Tuesday, September 27, 2011

Whats Missing In Christianity

I started reading G. K. Chesterton’s “Orthodoxy” last night. What I can’t figure out is how come I’m 53 years old and am just now discovering this book. You get to a point in life when you take on the conceit that you are reasonably “well read”, whatever the heck THAT means, then you stumble on the giant of a man that was Chesterton and you realize what a complete Philistine you actually are. I’m only 60 pages in and already I know that I’m reading a work of genius. I will do a complete review of this thing once I’m finished, but finishing will take some work. Humbly, I must admit that I have to read some sentences and a few entire paragraphs twice, even three times before it sinks in to my thick and slow head. But just about the time that I’m feeling stupid and over matched, he comes through with a line so hilarious, so engagingly witty, I at once feel totally comfortable and at home. Which brings me to a point that dawned on me in a flash 20 pages in, it’s what Christianity is missing, and has been missing for most of my life, a public, boisterous, joyful, intelligent wit.

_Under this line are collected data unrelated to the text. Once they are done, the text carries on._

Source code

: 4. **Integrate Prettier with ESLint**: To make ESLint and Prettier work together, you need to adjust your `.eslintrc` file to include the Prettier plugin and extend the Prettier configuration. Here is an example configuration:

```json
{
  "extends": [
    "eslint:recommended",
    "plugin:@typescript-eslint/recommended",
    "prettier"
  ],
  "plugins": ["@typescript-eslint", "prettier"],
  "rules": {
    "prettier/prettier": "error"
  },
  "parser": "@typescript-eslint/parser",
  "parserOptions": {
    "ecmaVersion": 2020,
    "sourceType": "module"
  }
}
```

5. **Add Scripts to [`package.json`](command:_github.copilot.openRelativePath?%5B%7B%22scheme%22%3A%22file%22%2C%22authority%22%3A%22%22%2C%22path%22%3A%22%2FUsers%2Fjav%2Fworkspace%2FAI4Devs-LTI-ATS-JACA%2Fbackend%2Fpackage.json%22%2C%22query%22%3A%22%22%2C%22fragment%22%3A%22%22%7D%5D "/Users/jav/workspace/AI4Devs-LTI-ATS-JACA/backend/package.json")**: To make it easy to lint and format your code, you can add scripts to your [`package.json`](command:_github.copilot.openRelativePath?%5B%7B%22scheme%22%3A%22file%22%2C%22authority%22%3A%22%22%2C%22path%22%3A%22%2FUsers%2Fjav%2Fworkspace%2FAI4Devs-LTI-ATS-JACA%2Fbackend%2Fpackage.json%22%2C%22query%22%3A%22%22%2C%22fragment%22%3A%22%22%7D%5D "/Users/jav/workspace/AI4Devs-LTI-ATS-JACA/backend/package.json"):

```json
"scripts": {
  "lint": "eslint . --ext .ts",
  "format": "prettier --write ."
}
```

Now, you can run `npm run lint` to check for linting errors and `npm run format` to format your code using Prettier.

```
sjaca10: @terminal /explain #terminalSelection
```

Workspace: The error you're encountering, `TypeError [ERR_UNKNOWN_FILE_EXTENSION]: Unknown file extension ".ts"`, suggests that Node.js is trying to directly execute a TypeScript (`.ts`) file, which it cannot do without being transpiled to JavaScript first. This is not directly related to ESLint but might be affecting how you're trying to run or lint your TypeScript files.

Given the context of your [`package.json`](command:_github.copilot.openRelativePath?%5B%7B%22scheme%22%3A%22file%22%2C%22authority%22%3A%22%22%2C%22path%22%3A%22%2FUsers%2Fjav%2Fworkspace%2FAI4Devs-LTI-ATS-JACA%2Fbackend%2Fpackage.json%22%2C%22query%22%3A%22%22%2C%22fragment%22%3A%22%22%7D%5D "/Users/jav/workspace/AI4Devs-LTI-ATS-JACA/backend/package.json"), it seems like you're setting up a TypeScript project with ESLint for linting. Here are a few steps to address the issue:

Chesterton publicly debated the celebrated atheists of his day like H. G. Wells, George Bernard Shaw, and Bertrand Russell. Even though they disagreed about nearly everything, they were able to remain friends and live together in mutual respect. Most who attended these debates declared Chesterton the winner, even and especially his opponents, who couldn’t possibly compete with his infectious and garrulous personality and his biting yet disarming charm and wit. At 300 pounds, Chesterton took lots of abuse for his appearance, but did so with disarming humor like the time during World War I, when spotted walking down the street by a woman in London and asked accusingly, “Why aren’t you out at the front?!” He replied, “Dear lady, if you go round to the side, you will see that I am!” Once, when debating the views of Oscar Wilde he said, “ Oscar Wilde says that sunsets can’t be and shouldn’t be valued because we can’t pay for them. But Oscar Wilde is wrong because we can pay for them…by not being Oscar Wilde.” Chesterton was famously absent minded, which only added to his likability.
He once sent his wife an urgent telegram, “Am at Market Harborough. Where should I be?” To which
she relied, “Home.”

When people from the Christian community actually do try to engage the world today they do so in a dour, finger-pointing sort of way, hands wringing at the rampant immorality in our decadent world. While there is a ton of immorality out there, and in many ways our decadence owes Sodom and Gomorrah an apology, I long for a new Chesterton, who with intellect, clear thinking and brilliant wit, can make the case for biblical Christianity, and make a few friends along the way.